I have a Mikrotik RB5009UG at home connected to 2 ISPs: Claro and Nio. One of the ISPs (Claro) allows a bridge connection to the Internet, hence on this interface I get valid IPV4 and IPV6 addresses, as well as a /64 PD to use internally for my devices. I am able to assign a IPV6 address from the pool to the internal lan interface and configure Mikrotik to advertise SLAAC on the internal LAN.
The other ISP (Nio) does not allow bridge connection, forcing me to use it’s CPE as the router to the Internet. On this external interface I get a reserved IPV4 address and a valid IPV6 address, but no PD. The CPE has the /56 PD.
The problem is that when Claro ISP is out of order, all my internal devices loose IPV6 connectivity. Is there any way to configure the Mikrotik DHCPV6 Relay in order to allow internal devices to receive IPV6 addresses from BOTH ISPs?
Recent RouterOS versions has support for proxying of ND, which allows you to "proxy" SLAAC. However the ND Proxy entries are all static, which means you need some heavy use of scripting to deal with dynamic prefixes and client interface identifier. The interface identifier part can be dealt with by using DHCPv6 on the LAN side, but scripting is still required update the entries on prefix changes, and Android devices for example do not support address assignment through DHCPv6.
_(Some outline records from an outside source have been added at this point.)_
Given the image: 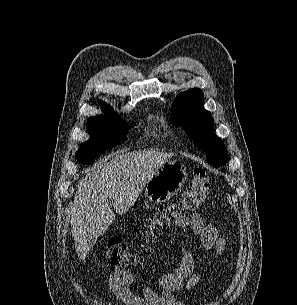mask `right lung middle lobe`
Wrapping results in <instances>:
<instances>
[{
	"instance_id": "1",
	"label": "right lung middle lobe",
	"mask_w": 297,
	"mask_h": 305,
	"mask_svg": "<svg viewBox=\"0 0 297 305\" xmlns=\"http://www.w3.org/2000/svg\"><path fill=\"white\" fill-rule=\"evenodd\" d=\"M106 115L90 117L87 121V131L91 138L83 143L76 152L75 157L82 164L93 163L95 158L104 150L121 144L128 132L125 121H121L113 110Z\"/></svg>"
}]
</instances>
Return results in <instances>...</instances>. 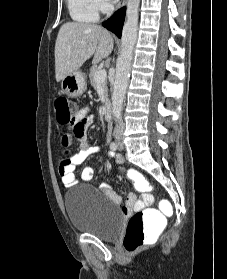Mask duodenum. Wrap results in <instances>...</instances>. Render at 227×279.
<instances>
[{
    "label": "duodenum",
    "mask_w": 227,
    "mask_h": 279,
    "mask_svg": "<svg viewBox=\"0 0 227 279\" xmlns=\"http://www.w3.org/2000/svg\"><path fill=\"white\" fill-rule=\"evenodd\" d=\"M103 114L107 120H110L112 117V107L110 105L105 106L103 110Z\"/></svg>",
    "instance_id": "1"
}]
</instances>
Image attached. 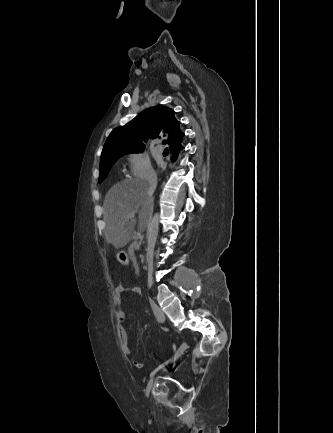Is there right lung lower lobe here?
Returning <instances> with one entry per match:
<instances>
[{
  "label": "right lung lower lobe",
  "mask_w": 333,
  "mask_h": 433,
  "mask_svg": "<svg viewBox=\"0 0 333 433\" xmlns=\"http://www.w3.org/2000/svg\"><path fill=\"white\" fill-rule=\"evenodd\" d=\"M181 149H183L182 145H179V146L174 147L173 149H170L172 152V157H171L172 162L176 161L178 154H179Z\"/></svg>",
  "instance_id": "1"
}]
</instances>
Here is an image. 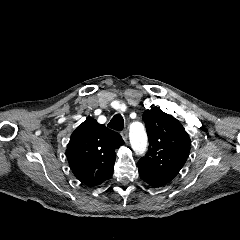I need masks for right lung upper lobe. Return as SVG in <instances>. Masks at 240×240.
I'll use <instances>...</instances> for the list:
<instances>
[{"instance_id": "cb5924a9", "label": "right lung upper lobe", "mask_w": 240, "mask_h": 240, "mask_svg": "<svg viewBox=\"0 0 240 240\" xmlns=\"http://www.w3.org/2000/svg\"><path fill=\"white\" fill-rule=\"evenodd\" d=\"M121 135L87 118L72 133L66 155L75 177L88 187L102 184L112 174Z\"/></svg>"}]
</instances>
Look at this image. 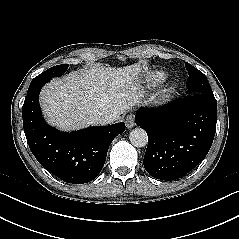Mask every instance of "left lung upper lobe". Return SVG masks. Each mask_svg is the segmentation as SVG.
Listing matches in <instances>:
<instances>
[{
    "label": "left lung upper lobe",
    "mask_w": 239,
    "mask_h": 239,
    "mask_svg": "<svg viewBox=\"0 0 239 239\" xmlns=\"http://www.w3.org/2000/svg\"><path fill=\"white\" fill-rule=\"evenodd\" d=\"M185 66L189 74L186 83L189 94H213L206 76L187 62H185Z\"/></svg>",
    "instance_id": "5c2ea615"
}]
</instances>
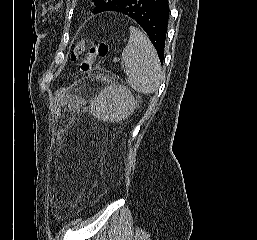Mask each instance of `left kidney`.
<instances>
[{
  "mask_svg": "<svg viewBox=\"0 0 257 240\" xmlns=\"http://www.w3.org/2000/svg\"><path fill=\"white\" fill-rule=\"evenodd\" d=\"M135 99L123 86H111L104 89L96 98V115L105 121H120L133 111Z\"/></svg>",
  "mask_w": 257,
  "mask_h": 240,
  "instance_id": "obj_1",
  "label": "left kidney"
}]
</instances>
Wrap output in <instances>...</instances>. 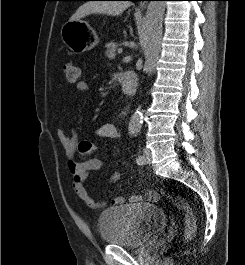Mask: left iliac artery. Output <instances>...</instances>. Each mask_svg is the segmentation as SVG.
<instances>
[{
  "label": "left iliac artery",
  "mask_w": 245,
  "mask_h": 265,
  "mask_svg": "<svg viewBox=\"0 0 245 265\" xmlns=\"http://www.w3.org/2000/svg\"><path fill=\"white\" fill-rule=\"evenodd\" d=\"M136 162L138 164H143V156L139 155L137 158H136Z\"/></svg>",
  "instance_id": "44dca946"
}]
</instances>
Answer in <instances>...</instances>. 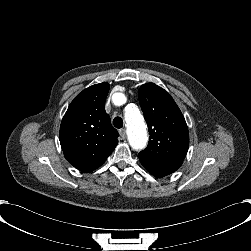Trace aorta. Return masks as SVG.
<instances>
[{
	"instance_id": "762f6f07",
	"label": "aorta",
	"mask_w": 251,
	"mask_h": 251,
	"mask_svg": "<svg viewBox=\"0 0 251 251\" xmlns=\"http://www.w3.org/2000/svg\"><path fill=\"white\" fill-rule=\"evenodd\" d=\"M126 133L128 141L134 149H143L147 144L146 124L143 116L134 105L126 108Z\"/></svg>"
}]
</instances>
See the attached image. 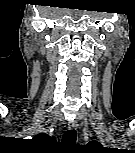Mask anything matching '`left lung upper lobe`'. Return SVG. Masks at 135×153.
<instances>
[{"mask_svg": "<svg viewBox=\"0 0 135 153\" xmlns=\"http://www.w3.org/2000/svg\"><path fill=\"white\" fill-rule=\"evenodd\" d=\"M89 145H92V146H95V147H98V148H101L102 147L101 144H99L96 141L89 142Z\"/></svg>", "mask_w": 135, "mask_h": 153, "instance_id": "obj_1", "label": "left lung upper lobe"}]
</instances>
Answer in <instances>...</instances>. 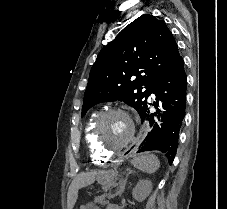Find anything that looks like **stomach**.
Instances as JSON below:
<instances>
[{
	"label": "stomach",
	"mask_w": 227,
	"mask_h": 209,
	"mask_svg": "<svg viewBox=\"0 0 227 209\" xmlns=\"http://www.w3.org/2000/svg\"><path fill=\"white\" fill-rule=\"evenodd\" d=\"M114 178V175L111 172H102L97 176L99 183L103 185L109 184Z\"/></svg>",
	"instance_id": "0dacf381"
}]
</instances>
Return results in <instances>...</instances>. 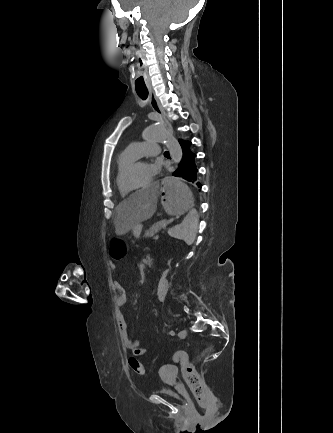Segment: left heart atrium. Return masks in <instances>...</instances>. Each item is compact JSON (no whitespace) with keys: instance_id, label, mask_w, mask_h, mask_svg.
Masks as SVG:
<instances>
[{"instance_id":"left-heart-atrium-1","label":"left heart atrium","mask_w":333,"mask_h":433,"mask_svg":"<svg viewBox=\"0 0 333 433\" xmlns=\"http://www.w3.org/2000/svg\"><path fill=\"white\" fill-rule=\"evenodd\" d=\"M159 170V165L157 163H151L149 165V179L153 178Z\"/></svg>"}]
</instances>
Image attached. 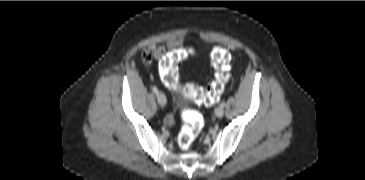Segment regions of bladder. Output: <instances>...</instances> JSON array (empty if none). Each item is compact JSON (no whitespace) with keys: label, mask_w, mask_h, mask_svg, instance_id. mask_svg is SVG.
I'll use <instances>...</instances> for the list:
<instances>
[{"label":"bladder","mask_w":365,"mask_h":180,"mask_svg":"<svg viewBox=\"0 0 365 180\" xmlns=\"http://www.w3.org/2000/svg\"><path fill=\"white\" fill-rule=\"evenodd\" d=\"M194 101L191 96L187 95L182 89H178L173 95V107L178 112H184L192 109Z\"/></svg>","instance_id":"obj_1"}]
</instances>
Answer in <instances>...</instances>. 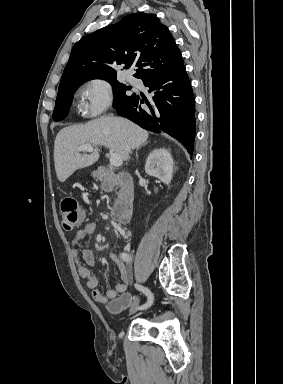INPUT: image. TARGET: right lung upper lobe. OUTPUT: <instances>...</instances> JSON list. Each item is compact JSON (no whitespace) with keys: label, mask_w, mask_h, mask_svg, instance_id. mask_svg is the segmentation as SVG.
I'll use <instances>...</instances> for the list:
<instances>
[{"label":"right lung upper lobe","mask_w":283,"mask_h":384,"mask_svg":"<svg viewBox=\"0 0 283 384\" xmlns=\"http://www.w3.org/2000/svg\"><path fill=\"white\" fill-rule=\"evenodd\" d=\"M136 62V78L147 79L184 64L167 26L155 14L135 13L78 41L64 69L60 85L91 79H116L117 65Z\"/></svg>","instance_id":"1"}]
</instances>
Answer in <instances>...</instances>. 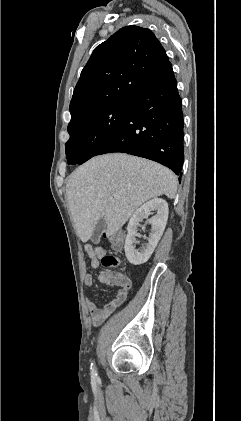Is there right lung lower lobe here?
I'll use <instances>...</instances> for the list:
<instances>
[{
  "mask_svg": "<svg viewBox=\"0 0 241 421\" xmlns=\"http://www.w3.org/2000/svg\"><path fill=\"white\" fill-rule=\"evenodd\" d=\"M181 104L168 60L130 97L121 127L96 155L128 153L156 161L182 176L184 133Z\"/></svg>",
  "mask_w": 241,
  "mask_h": 421,
  "instance_id": "98d812e1",
  "label": "right lung lower lobe"
}]
</instances>
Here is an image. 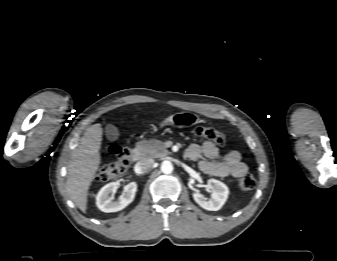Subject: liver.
<instances>
[{
  "label": "liver",
  "instance_id": "6515ba94",
  "mask_svg": "<svg viewBox=\"0 0 337 261\" xmlns=\"http://www.w3.org/2000/svg\"><path fill=\"white\" fill-rule=\"evenodd\" d=\"M102 135L100 123L89 127L72 152L68 165L67 194L84 213L87 210L89 187L101 164Z\"/></svg>",
  "mask_w": 337,
  "mask_h": 261
}]
</instances>
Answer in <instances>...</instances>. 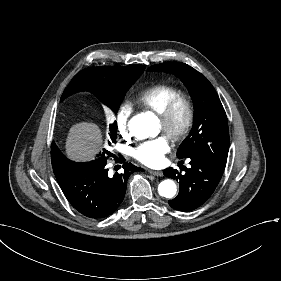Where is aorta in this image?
I'll return each instance as SVG.
<instances>
[{"mask_svg": "<svg viewBox=\"0 0 281 281\" xmlns=\"http://www.w3.org/2000/svg\"><path fill=\"white\" fill-rule=\"evenodd\" d=\"M130 132L138 139L156 136L159 133V124L151 113H141L134 116L129 124ZM159 195L165 198H173L177 187L173 180L166 179L158 186Z\"/></svg>", "mask_w": 281, "mask_h": 281, "instance_id": "aorta-1", "label": "aorta"}]
</instances>
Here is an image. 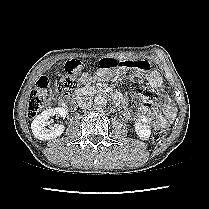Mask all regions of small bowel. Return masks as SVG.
<instances>
[{"instance_id":"1","label":"small bowel","mask_w":209,"mask_h":209,"mask_svg":"<svg viewBox=\"0 0 209 209\" xmlns=\"http://www.w3.org/2000/svg\"><path fill=\"white\" fill-rule=\"evenodd\" d=\"M138 62L142 65L133 68H126L123 66H100L94 75H91L88 72H82L80 75V82L83 85H89L95 80L105 81L111 77L118 79L131 70L132 76L146 81V86L143 88V92L137 98L140 101L138 108L139 113L143 116L149 117L157 129L160 127H167L168 123L176 114V108L171 101L159 91V88L162 85V77L159 72L150 69L148 63L145 61ZM152 98L158 100L159 104H151ZM126 116H129V113H126Z\"/></svg>"}]
</instances>
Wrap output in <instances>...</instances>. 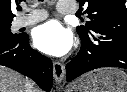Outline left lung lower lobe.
Here are the masks:
<instances>
[{
	"instance_id": "obj_1",
	"label": "left lung lower lobe",
	"mask_w": 127,
	"mask_h": 92,
	"mask_svg": "<svg viewBox=\"0 0 127 92\" xmlns=\"http://www.w3.org/2000/svg\"><path fill=\"white\" fill-rule=\"evenodd\" d=\"M80 38V52L66 65L68 82L101 67L127 69V28H98Z\"/></svg>"
}]
</instances>
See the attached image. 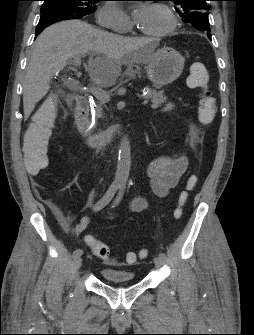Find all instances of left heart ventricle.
<instances>
[{
  "label": "left heart ventricle",
  "instance_id": "1",
  "mask_svg": "<svg viewBox=\"0 0 254 335\" xmlns=\"http://www.w3.org/2000/svg\"><path fill=\"white\" fill-rule=\"evenodd\" d=\"M169 24L170 20L166 13L159 8L151 6L147 17L139 26L142 30L149 33H157L167 29Z\"/></svg>",
  "mask_w": 254,
  "mask_h": 335
}]
</instances>
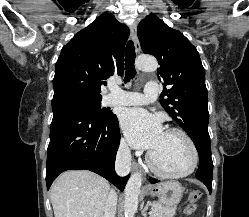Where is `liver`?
<instances>
[{
  "mask_svg": "<svg viewBox=\"0 0 249 217\" xmlns=\"http://www.w3.org/2000/svg\"><path fill=\"white\" fill-rule=\"evenodd\" d=\"M109 192L108 181L93 172H64L50 189L54 216L103 217Z\"/></svg>",
  "mask_w": 249,
  "mask_h": 217,
  "instance_id": "1",
  "label": "liver"
}]
</instances>
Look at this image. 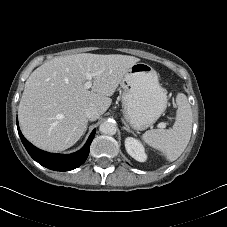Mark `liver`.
I'll list each match as a JSON object with an SVG mask.
<instances>
[{"mask_svg": "<svg viewBox=\"0 0 227 227\" xmlns=\"http://www.w3.org/2000/svg\"><path fill=\"white\" fill-rule=\"evenodd\" d=\"M139 61L128 55L82 53L45 62L25 83L18 107L23 135L48 151L73 146L87 127L86 109L104 114L122 78ZM87 72L94 75L91 91L84 87Z\"/></svg>", "mask_w": 227, "mask_h": 227, "instance_id": "6515ba94", "label": "liver"}]
</instances>
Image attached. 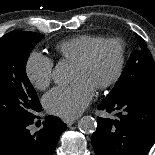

So a simpler way is to accept that you'll need to use NAT for connections going out of "Nio". You can proceed like this:
Make sure the default route provided by "Nio" has higher distance, so it's used as failover only (you might need to specify the route manually, while excluding the "Nio" from the Accept Router Advertisements interface list).
Address assignment on the LAN interface still uses the prefix information from the pool provided by "Claro".
Additionally, announce a static ULA prefix on the LAN interface, you can use this site to get a random ULA prefix: Unique Local IPv6 Generator.
Add a SRCNAT masquerade rule for out-interface=Nio, similar to what we normally have on the IPv4 side. For the outgoing interface Claro, no NAT is applied.
As a result from the above configuration:
When "Claro" is working, devices get addresses from both the public GUA prefix of "Claro" and the static ULA prefix. Due to precedence, they will prefer the GUA address for outgoing connections.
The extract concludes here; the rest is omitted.